One night this week I spent a bit of time doing some artwork for Lucy Dreaming to try and disengage my work-brain, and unintentionally found myself playing it with fresh eyes.
I’ve mentioned before that my approach to the story and puzzles is very organic, after having a basic structure (apparently it should have a beginning, an end and some other crap in between) I basically just make it up as I go along. If I end up going down a dead-end I back-track, but usually there is a way to make it all look like it was what I intended to do all along (I mean I’m almost 80% sure that’s what it looks like…maybe 60%).
Because of this approach, a lot of the dialogue and even some of the puzzles are quite transient in my brain, I’ll think them up on the spot, draw the objects and elements I need, get them into the scenes and then write the dialogue and responses to bed them into the game, all in a matter of hours (or sometimes minutes if it’s only a small element).
This meant that when I came to play it earlier this week I was genuinely surprised by the dialogue and responses I was getting as I played the game, and at times I actually amused myself with my own jokes. I’m not sure what it says about me, apart from that I am clearly writing the jokes for my own amusement. At least that’s paying off to a degree if nothing else does.
I know that the testing stage is going to suck a lot of this initial fun out of it, but I value other people’s feedback, and I know it will make it a better game with (hopefully) wider appeal. I also know first-hand that a developer cannot and should not test their own creations.

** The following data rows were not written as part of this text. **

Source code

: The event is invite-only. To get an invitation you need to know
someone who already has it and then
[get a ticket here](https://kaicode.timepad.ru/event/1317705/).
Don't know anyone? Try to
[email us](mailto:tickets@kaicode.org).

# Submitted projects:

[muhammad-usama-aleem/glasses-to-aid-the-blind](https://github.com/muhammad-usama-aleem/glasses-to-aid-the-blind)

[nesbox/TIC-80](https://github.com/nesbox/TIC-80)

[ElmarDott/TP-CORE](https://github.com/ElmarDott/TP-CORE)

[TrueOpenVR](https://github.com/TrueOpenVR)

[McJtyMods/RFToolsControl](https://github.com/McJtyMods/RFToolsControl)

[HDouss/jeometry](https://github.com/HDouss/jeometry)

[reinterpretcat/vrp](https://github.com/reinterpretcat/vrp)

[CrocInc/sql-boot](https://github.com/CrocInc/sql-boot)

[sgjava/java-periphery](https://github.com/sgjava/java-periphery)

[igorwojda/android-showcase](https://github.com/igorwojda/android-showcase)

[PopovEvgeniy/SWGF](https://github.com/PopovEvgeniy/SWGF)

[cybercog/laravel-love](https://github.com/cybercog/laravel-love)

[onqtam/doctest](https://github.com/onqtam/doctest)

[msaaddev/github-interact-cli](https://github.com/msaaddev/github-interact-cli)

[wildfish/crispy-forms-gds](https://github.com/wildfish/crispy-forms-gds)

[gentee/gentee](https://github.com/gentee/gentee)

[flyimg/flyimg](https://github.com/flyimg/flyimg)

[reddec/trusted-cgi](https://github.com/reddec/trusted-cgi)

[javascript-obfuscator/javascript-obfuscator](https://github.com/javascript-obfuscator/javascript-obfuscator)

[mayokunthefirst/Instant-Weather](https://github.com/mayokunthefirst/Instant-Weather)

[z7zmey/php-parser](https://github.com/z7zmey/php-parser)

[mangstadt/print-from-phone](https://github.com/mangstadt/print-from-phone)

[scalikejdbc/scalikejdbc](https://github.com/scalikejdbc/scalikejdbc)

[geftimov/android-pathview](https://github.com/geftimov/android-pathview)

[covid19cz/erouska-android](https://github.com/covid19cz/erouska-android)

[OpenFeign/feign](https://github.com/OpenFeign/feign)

The burden of knowledge is a hurdle too massive to ignore.
I suppose that ultimately I want to be able to enjoy playing it in the future when I’ve forgotten enough of it to make it worthwhile, and I don’t want to lose sight of that.

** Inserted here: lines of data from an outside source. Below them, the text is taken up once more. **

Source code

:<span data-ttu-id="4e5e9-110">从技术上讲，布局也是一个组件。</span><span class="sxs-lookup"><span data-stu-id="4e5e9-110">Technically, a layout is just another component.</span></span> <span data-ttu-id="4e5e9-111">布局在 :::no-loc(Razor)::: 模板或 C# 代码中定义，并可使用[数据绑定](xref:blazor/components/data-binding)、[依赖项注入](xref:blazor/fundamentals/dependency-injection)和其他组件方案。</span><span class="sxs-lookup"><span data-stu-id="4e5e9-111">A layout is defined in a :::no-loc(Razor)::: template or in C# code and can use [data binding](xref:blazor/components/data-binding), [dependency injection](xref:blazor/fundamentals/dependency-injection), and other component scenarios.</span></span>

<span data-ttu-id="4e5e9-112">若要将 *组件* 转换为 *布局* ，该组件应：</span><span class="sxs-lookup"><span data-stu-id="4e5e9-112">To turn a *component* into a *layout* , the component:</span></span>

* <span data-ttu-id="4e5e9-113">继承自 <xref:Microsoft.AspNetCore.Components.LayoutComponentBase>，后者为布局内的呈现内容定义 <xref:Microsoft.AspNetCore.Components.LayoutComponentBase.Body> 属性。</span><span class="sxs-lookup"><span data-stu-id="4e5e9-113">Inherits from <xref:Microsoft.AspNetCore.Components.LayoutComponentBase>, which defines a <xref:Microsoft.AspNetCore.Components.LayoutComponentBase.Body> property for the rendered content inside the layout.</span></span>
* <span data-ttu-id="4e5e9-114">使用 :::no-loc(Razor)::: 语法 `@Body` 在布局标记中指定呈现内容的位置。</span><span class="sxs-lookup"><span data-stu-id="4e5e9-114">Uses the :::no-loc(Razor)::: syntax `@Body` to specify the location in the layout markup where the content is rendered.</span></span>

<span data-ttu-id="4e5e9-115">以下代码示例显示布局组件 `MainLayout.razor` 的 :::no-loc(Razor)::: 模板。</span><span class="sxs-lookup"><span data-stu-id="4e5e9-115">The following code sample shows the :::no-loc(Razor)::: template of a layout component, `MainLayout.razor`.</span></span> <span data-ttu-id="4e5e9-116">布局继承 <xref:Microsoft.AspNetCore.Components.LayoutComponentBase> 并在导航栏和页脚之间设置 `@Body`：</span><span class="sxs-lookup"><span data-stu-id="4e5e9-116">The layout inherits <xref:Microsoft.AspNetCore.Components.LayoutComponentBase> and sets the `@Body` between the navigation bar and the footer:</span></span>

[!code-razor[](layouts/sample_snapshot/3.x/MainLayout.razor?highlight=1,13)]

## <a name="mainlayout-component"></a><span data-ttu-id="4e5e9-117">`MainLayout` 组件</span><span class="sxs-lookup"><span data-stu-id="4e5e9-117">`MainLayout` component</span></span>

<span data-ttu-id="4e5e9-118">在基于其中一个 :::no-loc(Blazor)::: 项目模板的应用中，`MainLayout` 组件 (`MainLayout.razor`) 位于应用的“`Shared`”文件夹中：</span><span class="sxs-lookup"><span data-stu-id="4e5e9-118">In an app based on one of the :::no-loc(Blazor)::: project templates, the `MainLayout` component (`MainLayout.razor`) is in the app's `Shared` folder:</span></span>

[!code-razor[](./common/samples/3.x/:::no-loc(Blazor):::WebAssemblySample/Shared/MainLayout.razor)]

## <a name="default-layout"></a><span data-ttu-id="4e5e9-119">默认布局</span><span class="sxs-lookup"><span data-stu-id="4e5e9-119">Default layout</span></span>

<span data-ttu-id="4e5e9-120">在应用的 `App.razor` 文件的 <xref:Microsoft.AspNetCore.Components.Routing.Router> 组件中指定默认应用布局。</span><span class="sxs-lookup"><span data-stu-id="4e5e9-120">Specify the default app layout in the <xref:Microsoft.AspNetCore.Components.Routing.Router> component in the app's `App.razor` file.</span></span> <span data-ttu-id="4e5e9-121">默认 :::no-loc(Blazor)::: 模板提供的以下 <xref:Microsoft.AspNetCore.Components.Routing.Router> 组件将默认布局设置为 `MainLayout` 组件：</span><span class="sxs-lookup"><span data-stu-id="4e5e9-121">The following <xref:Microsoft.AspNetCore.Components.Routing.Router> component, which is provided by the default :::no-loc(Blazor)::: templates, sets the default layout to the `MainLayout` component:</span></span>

I wonder how I’ll feel after testing.
Some of my earlier game efforts
Divisible – a simple puzzle game based on card game I used to play. In our family we called it “Jumps” but it has other names which I can’t remember.
Monster Patterns – I built this for my little boy as be loved repeating pattern puzzles. I wanted to make it work without any written instructions.
Magnificent Moss – This was created as a promotional game for the Devon Wildlife Trust.
I was even lucky enough to create an official Ghostbusters PacMan style maze game back in my ad agency days but sadly it’s in Flash so it will never see the light of day again.